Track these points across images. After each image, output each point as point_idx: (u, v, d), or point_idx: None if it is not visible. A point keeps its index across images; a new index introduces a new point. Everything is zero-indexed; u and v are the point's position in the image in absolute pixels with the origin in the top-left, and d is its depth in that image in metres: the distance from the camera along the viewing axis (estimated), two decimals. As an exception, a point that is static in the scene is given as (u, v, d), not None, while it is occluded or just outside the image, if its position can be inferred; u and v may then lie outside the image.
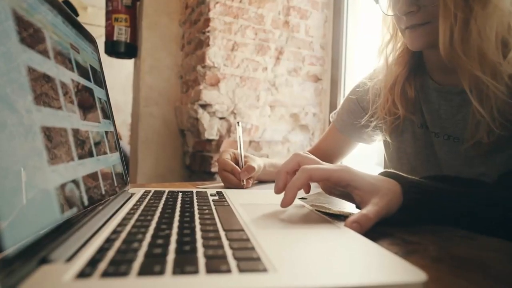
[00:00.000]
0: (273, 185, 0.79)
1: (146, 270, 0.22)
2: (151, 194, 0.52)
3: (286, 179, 0.45)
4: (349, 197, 0.46)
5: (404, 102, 0.65)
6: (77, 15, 1.77)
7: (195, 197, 0.50)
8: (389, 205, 0.40)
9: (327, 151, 0.88)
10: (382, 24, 0.67)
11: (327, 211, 0.47)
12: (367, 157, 1.62)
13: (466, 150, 0.58)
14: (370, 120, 0.73)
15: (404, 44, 0.65)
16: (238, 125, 0.74)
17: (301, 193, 0.65)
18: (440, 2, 0.51)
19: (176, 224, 0.34)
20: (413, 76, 0.66)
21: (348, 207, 0.51)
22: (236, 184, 0.70)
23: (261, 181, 0.81)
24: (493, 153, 0.56)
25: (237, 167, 0.71)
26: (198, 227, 0.33)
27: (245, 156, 0.74)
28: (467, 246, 0.36)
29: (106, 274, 0.22)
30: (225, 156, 0.73)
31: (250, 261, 0.24)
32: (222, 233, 0.31)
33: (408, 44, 0.60)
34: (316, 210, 0.46)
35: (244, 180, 0.70)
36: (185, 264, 0.23)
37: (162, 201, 0.46)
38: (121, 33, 1.73)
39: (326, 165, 0.43)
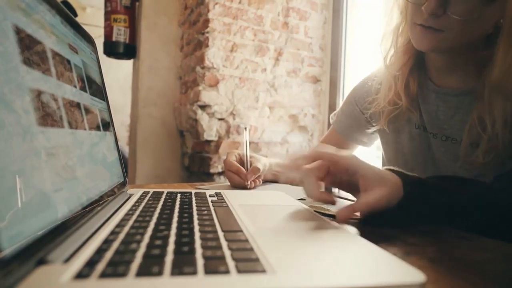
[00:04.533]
0: (274, 185, 0.80)
1: (144, 271, 0.22)
2: (149, 195, 0.52)
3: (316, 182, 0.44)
4: (351, 188, 0.46)
5: (406, 94, 0.65)
6: (75, 15, 1.76)
7: (193, 198, 0.50)
8: (390, 196, 0.41)
9: None
10: (393, 6, 0.65)
11: (326, 212, 0.47)
12: (366, 158, 1.62)
13: (461, 165, 0.58)
14: (368, 121, 0.73)
15: None
16: (246, 130, 0.78)
17: (300, 194, 0.65)
18: (505, 31, 0.51)
19: (174, 225, 0.34)
20: (416, 71, 0.66)
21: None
22: (241, 184, 0.73)
23: (266, 181, 0.82)
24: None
25: (242, 168, 0.74)
26: (196, 228, 0.33)
27: (250, 156, 0.76)
28: (465, 247, 0.36)
29: (104, 275, 0.22)
30: (231, 158, 0.76)
31: (248, 262, 0.24)
32: (220, 234, 0.31)
33: (414, 41, 0.59)
34: (314, 211, 0.46)
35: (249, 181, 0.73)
36: (184, 265, 0.23)
37: (161, 202, 0.46)
38: (120, 34, 1.73)
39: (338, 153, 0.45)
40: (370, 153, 1.00)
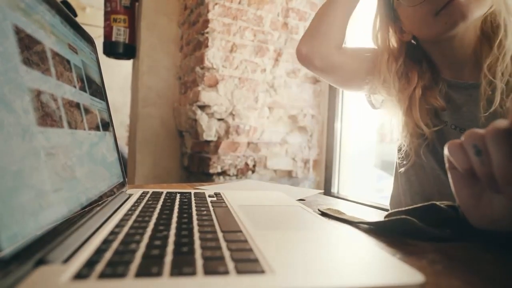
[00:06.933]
0: (274, 185, 0.79)
1: (144, 271, 0.22)
2: (149, 195, 0.52)
3: None
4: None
5: (429, 118, 0.64)
6: (75, 15, 1.76)
7: (193, 198, 0.50)
8: None
9: (357, 53, 0.83)
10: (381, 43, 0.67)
11: (340, 216, 0.47)
12: (366, 159, 1.63)
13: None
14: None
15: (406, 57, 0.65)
16: None
17: (300, 194, 0.65)
18: None
19: (174, 225, 0.34)
20: (431, 81, 0.65)
21: (360, 214, 0.51)
22: None
23: None
24: None
25: None
26: (196, 228, 0.33)
27: None
28: (464, 248, 0.36)
29: (103, 275, 0.22)
30: None
31: (247, 263, 0.24)
32: (220, 235, 0.31)
33: (443, 26, 0.56)
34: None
35: None
36: (183, 265, 0.23)
37: (160, 202, 0.46)
38: (120, 34, 1.73)
39: None
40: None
**********
Output every line above exactly as it stands, and drop any picture.

Track these points across images. After each image, output each point as point_idx: (u, v, d), or point_idx: None if it is not visible. A point keeps its index across images; a new index introduces a new point. Everything is zero-indexed; u and v are the point's position in the image in absolute pixels with the origin in the top-left, and d is its depth in that image in metres: the distance from the camera along the viewing axis (estimated), two decimals. As an exception, a point that is static in the scene is given as (u, v, d), not None, while it is occluded or just outside the image, if its position can be inferred; u and v may then lie outside the image.
[00:00.000]
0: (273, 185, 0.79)
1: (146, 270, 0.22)
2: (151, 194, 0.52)
3: (286, 179, 0.45)
4: (349, 197, 0.46)
5: (404, 102, 0.65)
6: (77, 15, 1.77)
7: (195, 197, 0.50)
8: (389, 205, 0.40)
9: (327, 151, 0.88)
10: (382, 24, 0.67)
11: (327, 211, 0.47)
12: (367, 157, 1.62)
13: (466, 150, 0.58)
14: (370, 120, 0.73)
15: (404, 44, 0.65)
16: (238, 125, 0.74)
17: (301, 193, 0.65)
18: (440, 2, 0.51)
19: (176, 224, 0.34)
20: (413, 76, 0.66)
21: (348, 207, 0.51)
22: (236, 184, 0.70)
23: (261, 181, 0.81)
24: (493, 153, 0.56)
25: (237, 167, 0.71)
26: (198, 227, 0.33)
27: (245, 156, 0.74)
28: (467, 246, 0.36)
29: (106, 274, 0.22)
30: (225, 156, 0.73)
31: (250, 261, 0.24)
32: (222, 233, 0.31)
33: (408, 44, 0.60)
34: (316, 210, 0.46)
35: (244, 180, 0.70)
36: (185, 264, 0.23)
37: (162, 201, 0.46)
38: (121, 33, 1.73)
39: (326, 165, 0.43)
[00:04.533]
0: (274, 185, 0.80)
1: (144, 271, 0.22)
2: (149, 195, 0.52)
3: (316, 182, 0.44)
4: (351, 188, 0.46)
5: (406, 94, 0.65)
6: (75, 15, 1.76)
7: (193, 198, 0.50)
8: (390, 196, 0.41)
9: None
10: (393, 6, 0.65)
11: (326, 212, 0.47)
12: (366, 158, 1.62)
13: (461, 165, 0.58)
14: (368, 121, 0.73)
15: None
16: (246, 130, 0.78)
17: (300, 194, 0.65)
18: (505, 31, 0.51)
19: (174, 225, 0.34)
20: (416, 71, 0.66)
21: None
22: (241, 184, 0.73)
23: (266, 181, 0.82)
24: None
25: (242, 168, 0.74)
26: (196, 228, 0.33)
27: (250, 156, 0.76)
28: (465, 247, 0.36)
29: (104, 275, 0.22)
30: (231, 158, 0.76)
31: (248, 262, 0.24)
32: (220, 234, 0.31)
33: (414, 41, 0.59)
34: (314, 211, 0.46)
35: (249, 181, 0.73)
36: (184, 265, 0.23)
37: (161, 202, 0.46)
38: (120, 34, 1.73)
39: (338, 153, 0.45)
40: (370, 153, 1.00)
[00:06.933]
0: (274, 185, 0.79)
1: (144, 271, 0.22)
2: (149, 195, 0.52)
3: None
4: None
5: (429, 118, 0.64)
6: (75, 15, 1.76)
7: (193, 198, 0.50)
8: None
9: (357, 53, 0.83)
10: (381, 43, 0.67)
11: (340, 216, 0.47)
12: (366, 159, 1.63)
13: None
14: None
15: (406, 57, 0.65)
16: None
17: (300, 194, 0.65)
18: None
19: (174, 225, 0.34)
20: (431, 81, 0.65)
21: (360, 214, 0.51)
22: None
23: None
24: None
25: None
26: (196, 228, 0.33)
27: None
28: (464, 248, 0.36)
29: (103, 275, 0.22)
30: None
31: (247, 263, 0.24)
32: (220, 235, 0.31)
33: (443, 26, 0.56)
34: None
35: None
36: (183, 265, 0.23)
37: (160, 202, 0.46)
38: (120, 34, 1.73)
39: None
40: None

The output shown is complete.